Collection entries:

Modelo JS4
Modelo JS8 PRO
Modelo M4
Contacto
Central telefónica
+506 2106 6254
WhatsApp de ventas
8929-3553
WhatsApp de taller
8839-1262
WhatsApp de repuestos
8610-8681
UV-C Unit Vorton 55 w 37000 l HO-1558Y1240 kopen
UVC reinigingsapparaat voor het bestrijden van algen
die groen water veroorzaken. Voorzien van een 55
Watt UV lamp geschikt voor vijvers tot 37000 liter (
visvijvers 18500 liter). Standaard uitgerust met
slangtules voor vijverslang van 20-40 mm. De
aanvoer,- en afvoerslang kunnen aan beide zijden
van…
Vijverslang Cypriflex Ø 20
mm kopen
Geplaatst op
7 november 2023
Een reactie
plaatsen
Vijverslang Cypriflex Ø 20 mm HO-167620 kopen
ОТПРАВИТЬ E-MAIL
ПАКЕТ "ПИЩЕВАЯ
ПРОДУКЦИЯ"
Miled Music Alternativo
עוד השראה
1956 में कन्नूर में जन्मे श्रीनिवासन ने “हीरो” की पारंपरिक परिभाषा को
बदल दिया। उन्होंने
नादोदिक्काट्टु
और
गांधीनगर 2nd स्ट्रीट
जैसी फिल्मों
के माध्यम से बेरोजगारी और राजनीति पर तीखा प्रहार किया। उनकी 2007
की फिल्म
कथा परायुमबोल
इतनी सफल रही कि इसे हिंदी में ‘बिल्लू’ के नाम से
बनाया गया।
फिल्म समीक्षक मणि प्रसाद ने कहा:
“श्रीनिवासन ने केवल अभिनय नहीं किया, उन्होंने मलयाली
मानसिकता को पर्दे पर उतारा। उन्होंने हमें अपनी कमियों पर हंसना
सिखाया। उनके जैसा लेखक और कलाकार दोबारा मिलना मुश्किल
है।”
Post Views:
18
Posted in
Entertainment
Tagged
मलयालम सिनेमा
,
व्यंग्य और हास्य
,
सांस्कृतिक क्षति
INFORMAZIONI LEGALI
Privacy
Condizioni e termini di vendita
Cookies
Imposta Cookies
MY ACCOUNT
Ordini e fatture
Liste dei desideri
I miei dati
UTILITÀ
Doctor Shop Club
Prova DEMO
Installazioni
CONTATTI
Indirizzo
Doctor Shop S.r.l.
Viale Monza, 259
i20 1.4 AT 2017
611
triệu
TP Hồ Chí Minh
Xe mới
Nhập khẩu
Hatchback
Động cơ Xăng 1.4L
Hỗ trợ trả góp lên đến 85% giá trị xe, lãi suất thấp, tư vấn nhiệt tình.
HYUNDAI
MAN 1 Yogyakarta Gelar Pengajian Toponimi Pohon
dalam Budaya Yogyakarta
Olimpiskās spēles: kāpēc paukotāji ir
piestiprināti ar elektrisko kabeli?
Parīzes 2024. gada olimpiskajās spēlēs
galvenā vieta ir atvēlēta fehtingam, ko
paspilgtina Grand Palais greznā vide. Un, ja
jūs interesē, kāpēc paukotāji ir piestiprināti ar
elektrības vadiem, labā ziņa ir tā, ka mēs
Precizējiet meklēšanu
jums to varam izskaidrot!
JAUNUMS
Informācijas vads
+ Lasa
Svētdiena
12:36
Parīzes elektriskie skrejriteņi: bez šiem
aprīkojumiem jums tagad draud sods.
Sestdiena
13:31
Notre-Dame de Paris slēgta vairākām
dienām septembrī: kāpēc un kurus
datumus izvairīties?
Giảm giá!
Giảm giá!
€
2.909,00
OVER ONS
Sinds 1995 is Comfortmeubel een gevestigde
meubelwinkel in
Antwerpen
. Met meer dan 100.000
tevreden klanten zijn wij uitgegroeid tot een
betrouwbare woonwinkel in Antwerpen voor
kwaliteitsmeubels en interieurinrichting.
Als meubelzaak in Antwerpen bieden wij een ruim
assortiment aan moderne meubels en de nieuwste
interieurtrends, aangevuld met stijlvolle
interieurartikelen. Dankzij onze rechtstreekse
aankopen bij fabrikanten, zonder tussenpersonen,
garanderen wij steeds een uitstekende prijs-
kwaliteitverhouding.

### ACTION ITEM
Rewrite the collection entries from the start through the line containing "slangtules voor vijverslang van 20-40 mm. De", inclusive, with every "WhatsApp" changed to "Signal" and nothing else altered.

### ANSWER TO THE EXERCISE
Modelo JS4
Modelo JS8 PRO
Modelo M4
Contacto
Central telefónica
+506 2106 6254
Signal de ventas
8929-3553
Signal de taller
8839-1262
Signal de repuestos
8610-8681
UV-C Unit Vorton 55 w 37000 l HO-1558Y1240 kopen
UVC reinigingsapparaat voor het bestrijden van algen
die groen water veroorzaken. Voorzien van een 55
Watt UV lamp geschikt voor vijvers tot 37000 liter (
visvijvers 18500 liter). Standaard uitgerust met
slangtules voor vijverslang van 20-40 mm. De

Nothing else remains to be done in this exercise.